The agency has been using the web application to conduct offsite investigations “for quite some time,” he noted, “to help maintain the same process so we continue to protect everyone’s health.”

For roadside inspections to go smoothly, DeLorenzo advised fleets to “make sure drivers know how to do a data transfer” in order to prevent situations where officers become frustrated and issue citations.

“At least have an instruction sheet” for drivers to do a data transfer, he stressed. Roadside officers in most cases will request drivers to do a web services transfer. This function is included in many ELDs and is the “fastest, most reliable method to speed through an inspection and get your driver moving again,” DeLorenzo said.

He explained how the eRODS system “doesn’t automatically say” a driver is in violation. It leaves the final decision up to the officer or auditor. Some of the most common flags are for use of the “adverse driving” condition and unidentified driving time.

Unidentified drive time could be the result of a driver failing to annotate logs for personal conveyance or by turning off the ELD, he said.

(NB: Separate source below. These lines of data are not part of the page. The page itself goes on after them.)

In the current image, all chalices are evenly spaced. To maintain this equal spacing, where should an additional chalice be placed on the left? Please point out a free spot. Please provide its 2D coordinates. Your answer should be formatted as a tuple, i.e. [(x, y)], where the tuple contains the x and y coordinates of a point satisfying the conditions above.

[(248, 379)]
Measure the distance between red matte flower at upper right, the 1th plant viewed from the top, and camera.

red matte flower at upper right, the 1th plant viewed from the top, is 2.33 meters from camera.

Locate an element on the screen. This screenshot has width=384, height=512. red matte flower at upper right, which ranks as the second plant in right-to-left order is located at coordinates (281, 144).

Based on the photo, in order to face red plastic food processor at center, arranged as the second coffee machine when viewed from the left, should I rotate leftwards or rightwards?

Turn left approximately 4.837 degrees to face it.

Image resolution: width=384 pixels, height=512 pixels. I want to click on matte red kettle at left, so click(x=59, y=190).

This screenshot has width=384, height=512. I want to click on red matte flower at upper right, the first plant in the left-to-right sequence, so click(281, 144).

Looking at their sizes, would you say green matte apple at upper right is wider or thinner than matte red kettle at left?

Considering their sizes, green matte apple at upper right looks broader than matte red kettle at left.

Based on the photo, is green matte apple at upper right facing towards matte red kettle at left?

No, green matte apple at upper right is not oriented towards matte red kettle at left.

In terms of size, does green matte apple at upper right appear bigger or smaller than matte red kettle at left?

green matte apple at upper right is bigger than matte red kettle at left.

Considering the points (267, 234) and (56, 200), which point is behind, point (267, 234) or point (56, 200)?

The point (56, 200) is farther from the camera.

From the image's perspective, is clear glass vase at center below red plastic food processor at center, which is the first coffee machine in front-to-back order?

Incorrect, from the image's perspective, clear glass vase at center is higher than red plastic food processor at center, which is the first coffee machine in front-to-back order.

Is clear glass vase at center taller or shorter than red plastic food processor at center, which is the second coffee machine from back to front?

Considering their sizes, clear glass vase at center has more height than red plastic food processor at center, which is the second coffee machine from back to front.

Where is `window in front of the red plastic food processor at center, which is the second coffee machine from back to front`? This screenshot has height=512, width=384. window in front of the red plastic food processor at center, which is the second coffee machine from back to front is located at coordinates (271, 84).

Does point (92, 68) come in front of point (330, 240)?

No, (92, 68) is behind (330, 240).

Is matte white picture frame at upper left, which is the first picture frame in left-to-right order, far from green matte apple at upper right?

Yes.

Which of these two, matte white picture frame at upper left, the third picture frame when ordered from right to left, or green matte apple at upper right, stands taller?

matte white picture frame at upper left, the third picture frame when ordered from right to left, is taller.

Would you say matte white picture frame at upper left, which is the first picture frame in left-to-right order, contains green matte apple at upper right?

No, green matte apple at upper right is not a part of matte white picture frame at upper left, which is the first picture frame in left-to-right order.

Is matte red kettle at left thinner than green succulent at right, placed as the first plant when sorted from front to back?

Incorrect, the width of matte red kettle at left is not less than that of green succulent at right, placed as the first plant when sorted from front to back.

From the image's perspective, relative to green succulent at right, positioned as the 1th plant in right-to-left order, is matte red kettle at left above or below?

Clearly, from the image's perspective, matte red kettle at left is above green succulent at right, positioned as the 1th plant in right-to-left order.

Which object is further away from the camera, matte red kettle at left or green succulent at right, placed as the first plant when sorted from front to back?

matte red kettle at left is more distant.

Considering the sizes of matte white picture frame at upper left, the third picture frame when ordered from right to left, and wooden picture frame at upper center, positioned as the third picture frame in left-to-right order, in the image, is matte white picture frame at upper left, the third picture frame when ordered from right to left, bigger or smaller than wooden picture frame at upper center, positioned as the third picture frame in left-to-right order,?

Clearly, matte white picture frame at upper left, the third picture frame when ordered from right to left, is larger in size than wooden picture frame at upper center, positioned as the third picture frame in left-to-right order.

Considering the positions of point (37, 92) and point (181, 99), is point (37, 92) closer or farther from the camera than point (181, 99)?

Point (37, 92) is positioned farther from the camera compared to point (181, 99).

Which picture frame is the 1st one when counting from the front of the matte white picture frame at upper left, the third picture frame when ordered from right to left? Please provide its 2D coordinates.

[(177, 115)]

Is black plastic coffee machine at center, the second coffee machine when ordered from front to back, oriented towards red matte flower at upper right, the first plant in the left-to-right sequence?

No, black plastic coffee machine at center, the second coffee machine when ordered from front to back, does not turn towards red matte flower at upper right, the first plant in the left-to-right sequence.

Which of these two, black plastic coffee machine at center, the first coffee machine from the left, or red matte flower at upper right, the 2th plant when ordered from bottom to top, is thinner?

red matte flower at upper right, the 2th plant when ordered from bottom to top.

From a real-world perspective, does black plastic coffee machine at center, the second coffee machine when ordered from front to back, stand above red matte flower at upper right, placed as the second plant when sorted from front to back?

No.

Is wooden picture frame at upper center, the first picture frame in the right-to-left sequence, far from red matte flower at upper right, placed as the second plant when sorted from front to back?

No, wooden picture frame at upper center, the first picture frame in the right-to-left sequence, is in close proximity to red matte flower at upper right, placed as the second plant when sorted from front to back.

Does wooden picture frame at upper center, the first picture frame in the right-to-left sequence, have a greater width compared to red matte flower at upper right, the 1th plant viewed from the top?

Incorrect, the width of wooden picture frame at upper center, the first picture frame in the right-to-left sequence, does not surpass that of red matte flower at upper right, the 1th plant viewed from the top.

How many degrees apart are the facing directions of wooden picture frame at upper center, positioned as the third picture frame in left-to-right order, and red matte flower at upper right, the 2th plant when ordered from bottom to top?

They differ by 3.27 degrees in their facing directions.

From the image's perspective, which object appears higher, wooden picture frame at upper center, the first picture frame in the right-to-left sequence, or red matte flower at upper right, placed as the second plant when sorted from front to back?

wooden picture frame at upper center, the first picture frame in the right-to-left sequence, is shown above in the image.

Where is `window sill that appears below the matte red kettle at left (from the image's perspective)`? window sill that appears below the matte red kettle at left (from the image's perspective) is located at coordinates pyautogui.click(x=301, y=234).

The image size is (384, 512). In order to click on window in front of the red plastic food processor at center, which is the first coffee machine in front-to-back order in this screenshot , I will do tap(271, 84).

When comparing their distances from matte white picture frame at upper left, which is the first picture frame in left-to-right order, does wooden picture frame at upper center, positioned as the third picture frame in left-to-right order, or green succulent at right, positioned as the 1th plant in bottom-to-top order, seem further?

Other common flags are for drivers exceeding eight hours of on-duty time without taking a required 30-minute break or by entering or editing logbook events, he noted.

During a roadside inspection, officers can also request time records from drivers with short-haul carriers who are exempt from keeping a record of duty status and using ELDs. Short-haul property carriers must give drivers at least 10 hours off between shifts, and have a system to record a driver’s start and stop times, total time spent on duty, and keep a running total of the hours worked in the past seven days.

When inspecting a short-haul driver at roadside, an officer could request a fax or emailed copy of their time records to check for compliance, he said.